Former NFL player Michael Oher was paid more than $138,000 in proceeds from the book and movie The Blind Side, court documents claim.
Mr Oher, 37, was taken in by Sean and Leigh Anne Tuohy when he was in high school in a story that inspired the book and 2009 Oscar-winning movie The Blind Side.
But the former NFL player has claimed that the adoption story behind the blockbuster was a lie, and that the Tuohy family made millions from his name after the film was released as a result of a conservatorship they had placed him in.
Mr Oher said the Tuohys misled him into signing the agreement in 2004 by telling him they would become his adoptive parents.
According to court documents, the couple used their position as conservators to agree to a deal that saw them and their two biological children paid for the Oscar-winning film, which starred Sandra Bullock and made more than $300m.

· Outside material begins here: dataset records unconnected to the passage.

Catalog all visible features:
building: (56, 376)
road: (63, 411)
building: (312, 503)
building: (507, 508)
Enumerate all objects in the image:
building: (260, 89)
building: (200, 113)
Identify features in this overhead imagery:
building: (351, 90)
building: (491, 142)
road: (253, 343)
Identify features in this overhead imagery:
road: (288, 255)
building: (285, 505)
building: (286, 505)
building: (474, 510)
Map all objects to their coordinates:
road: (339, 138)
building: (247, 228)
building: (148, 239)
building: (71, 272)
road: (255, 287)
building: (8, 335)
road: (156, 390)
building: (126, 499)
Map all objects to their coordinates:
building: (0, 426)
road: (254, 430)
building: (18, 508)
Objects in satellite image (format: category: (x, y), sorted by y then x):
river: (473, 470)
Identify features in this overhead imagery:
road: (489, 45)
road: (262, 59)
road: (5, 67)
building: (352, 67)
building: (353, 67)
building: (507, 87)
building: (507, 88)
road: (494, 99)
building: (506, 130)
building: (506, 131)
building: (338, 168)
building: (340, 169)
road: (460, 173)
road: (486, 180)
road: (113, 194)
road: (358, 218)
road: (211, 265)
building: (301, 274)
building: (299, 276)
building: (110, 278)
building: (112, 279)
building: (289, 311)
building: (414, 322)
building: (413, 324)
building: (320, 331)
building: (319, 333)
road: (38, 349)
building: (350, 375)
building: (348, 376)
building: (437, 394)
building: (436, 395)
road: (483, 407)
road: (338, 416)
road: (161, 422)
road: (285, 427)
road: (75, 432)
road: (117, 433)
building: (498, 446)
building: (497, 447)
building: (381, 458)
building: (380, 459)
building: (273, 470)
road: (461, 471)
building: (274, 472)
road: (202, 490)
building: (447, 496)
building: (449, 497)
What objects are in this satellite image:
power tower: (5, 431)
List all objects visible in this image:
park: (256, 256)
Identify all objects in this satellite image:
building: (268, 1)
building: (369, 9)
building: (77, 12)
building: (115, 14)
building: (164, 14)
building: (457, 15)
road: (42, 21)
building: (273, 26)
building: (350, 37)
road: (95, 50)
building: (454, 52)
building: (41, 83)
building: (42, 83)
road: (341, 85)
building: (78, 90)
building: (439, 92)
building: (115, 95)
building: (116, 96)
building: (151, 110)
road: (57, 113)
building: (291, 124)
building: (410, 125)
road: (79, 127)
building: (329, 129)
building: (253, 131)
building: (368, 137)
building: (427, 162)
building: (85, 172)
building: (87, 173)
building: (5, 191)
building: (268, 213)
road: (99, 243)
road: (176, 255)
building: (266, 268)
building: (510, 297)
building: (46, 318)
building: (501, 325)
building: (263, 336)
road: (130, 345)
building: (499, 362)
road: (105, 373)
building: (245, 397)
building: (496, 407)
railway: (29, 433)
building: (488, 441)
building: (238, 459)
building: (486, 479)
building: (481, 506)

Mr Oher filed a petition to terminate the conservatorship which was granted by a Tennessee judge in September.
Michael Oher
The petition said Mr Oher made no money off the film, which was released after he completed his college career. According to the petition, Mr Oher claims he does not recall signing any agreement for the rights to his life story. He said while the conservatorship agreement has a signature that appears to be his, “nobody ever presented this document to him with any explanation,” the filing says.
However, an accounting document filed by the Tuohys allegedly shows Mr Oher did make money from the film, with payments going back to 2007, a year after the book was released, up to the most recent payment this April.
The document also allegedly showed that members of the family, including Mr Oher, agreed to divide the proceeds of the film and the book five ways.
Sean and Leigh Anne Tuohy— (Copyright 2023 The Associated Press. All rights reserved.)
A further statement to accounting says the Tuohys “have never received any money as conservators on behalf of Michael Oher and further never had control over any funds or dealings on behalf of Mr Oher during the entire term of the conservatorship.”
The Tuohys have called the claims they enriched themselves at Mr Oher’s expense outlandish, hurtful and absurd, and claimed they never intended to adopt the former NFL player.
But Mr Oher claims he thought he was legally adopted before finding out that he was not in February.
“Mike didn’t grow up with a stable family life,” his lawyer previously said. “When the Tuohy family told Mike they loved him and wanted to adopt him, it filled a void that had been with him his entire life. Discovering that he wasn’t actually adopted devastated Mike and wounded him deeply.”
Mr Oher rose to stardom playing soccer for the University of Mississippi and then in the NFL.